Estaba tan enfadada con él por haberse negado, por haber rechazado otra de mis ideas, que se me ha agarrotado todo el cuerpo.

—No es una cuestión de miedo —ha asegurado papá.

Pero ¿sabes qué, Leo?, sí lo es. Nunca lo había pensado así, pero la verdad es que papá tiene miedo de muchas cosas. Le daba miedo que Drew besara a otros chicos; le daba miedo que los coyotes pudieran comerse a Meredith; le daba miedo que saliéramos de casa cuando ni siquiera sabía que el virus era peligroso; le da miedo que vaya sola por la ciudad, aunque lo he hecho ya varias veces y solo se han producido situaciones peligrosas cuando había otra gente conmigo…

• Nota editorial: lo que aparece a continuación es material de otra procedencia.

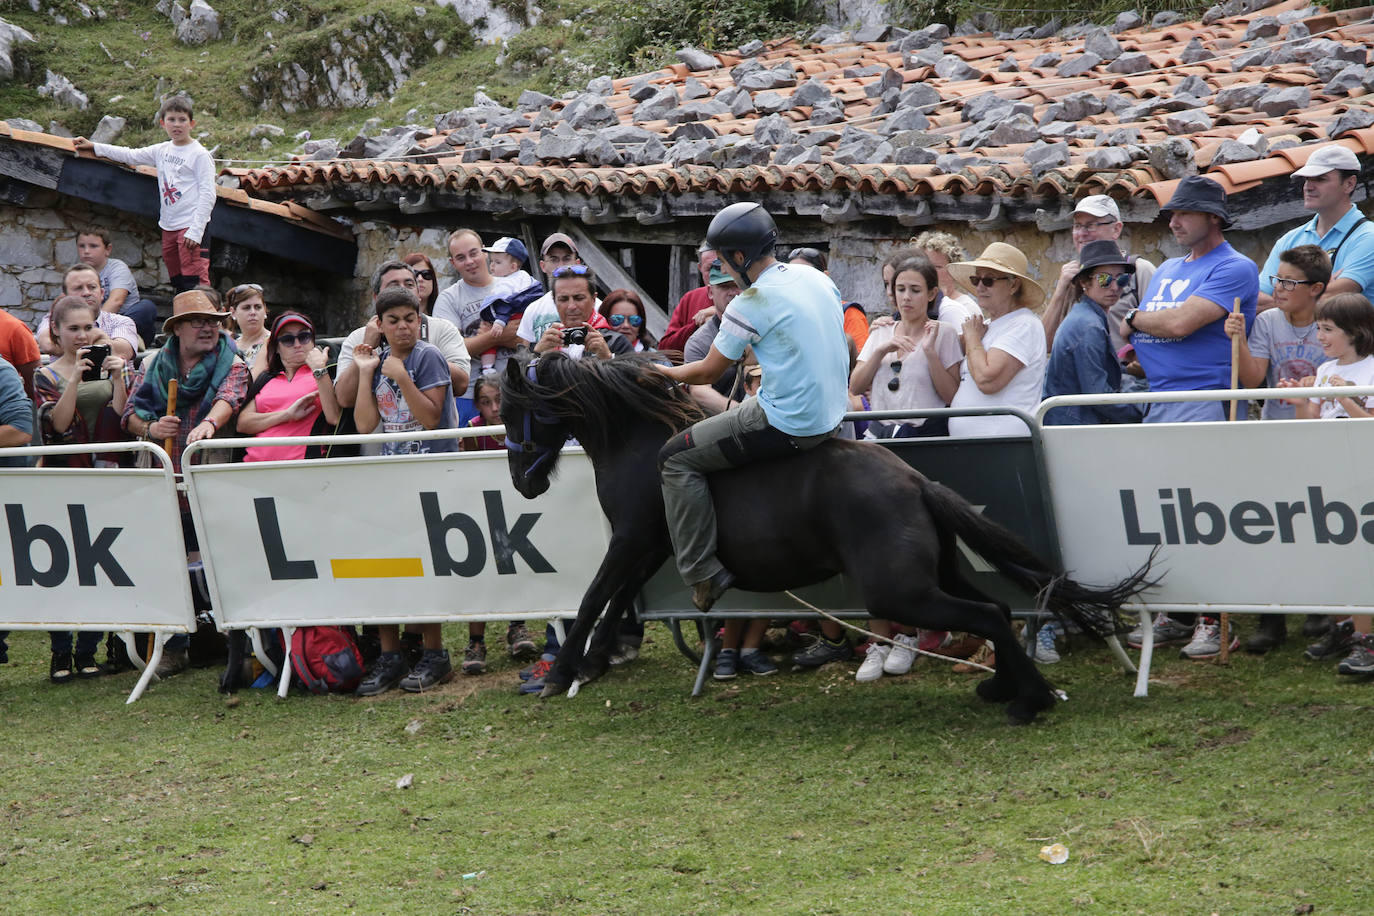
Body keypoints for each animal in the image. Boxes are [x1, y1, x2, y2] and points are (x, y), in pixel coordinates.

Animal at [500, 354, 1154, 725]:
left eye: (509, 409)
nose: (523, 483)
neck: (641, 441)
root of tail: (914, 480)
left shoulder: (633, 540)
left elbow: (594, 596)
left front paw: (564, 671)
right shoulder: (651, 546)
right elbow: (617, 599)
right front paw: (591, 664)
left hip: (898, 591)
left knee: (987, 616)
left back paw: (1030, 700)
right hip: (933, 574)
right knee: (994, 606)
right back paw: (1007, 686)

El problema es que eso no significa que esté equivocado. Esta es su especialidad y estoy segura de que sabe mejor que nadie cómo lidiar con un virus.

—¡Kaelyn! —ha exclamado Meredith desde su cuarto, rompiendo el silencio que había surgido entre nosotros—. ¿Dónde estás, Kaelyn? ¿Tío Gordon?

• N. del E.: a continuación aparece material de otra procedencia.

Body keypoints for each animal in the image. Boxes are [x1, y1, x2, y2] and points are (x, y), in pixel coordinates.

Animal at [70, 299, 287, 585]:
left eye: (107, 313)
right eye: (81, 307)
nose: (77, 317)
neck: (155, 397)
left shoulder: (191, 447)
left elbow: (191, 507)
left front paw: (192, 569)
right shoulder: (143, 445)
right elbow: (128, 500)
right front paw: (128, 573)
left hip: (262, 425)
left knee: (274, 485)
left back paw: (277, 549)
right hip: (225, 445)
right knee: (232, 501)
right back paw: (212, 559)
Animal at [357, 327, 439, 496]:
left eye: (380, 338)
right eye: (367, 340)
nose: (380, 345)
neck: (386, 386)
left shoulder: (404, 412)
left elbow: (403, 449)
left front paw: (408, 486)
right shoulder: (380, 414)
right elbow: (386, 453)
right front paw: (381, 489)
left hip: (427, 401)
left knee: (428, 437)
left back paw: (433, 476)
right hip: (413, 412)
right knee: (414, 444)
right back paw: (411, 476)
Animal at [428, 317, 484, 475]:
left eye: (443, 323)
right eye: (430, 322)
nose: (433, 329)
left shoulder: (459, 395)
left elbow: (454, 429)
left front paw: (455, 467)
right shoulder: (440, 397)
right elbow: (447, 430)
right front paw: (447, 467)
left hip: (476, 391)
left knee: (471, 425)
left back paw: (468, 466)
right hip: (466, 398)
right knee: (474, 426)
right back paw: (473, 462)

Su voz sonaba malhumorada y asustada al mismo tiempo. Se me ha revuelto el estómago: no es que me asuste imaginarla aún más enferma, es que me da pánico.

—Ya lo sé —le he dicho a mi padre—. Lo siento.

Entonces Gav ha abierto el grifo y ha soltado un pequeño grito de victoria.

No puedo hacer nada para ayudar a Meredith, pero el agua sale un poco menos sucia. Hurra.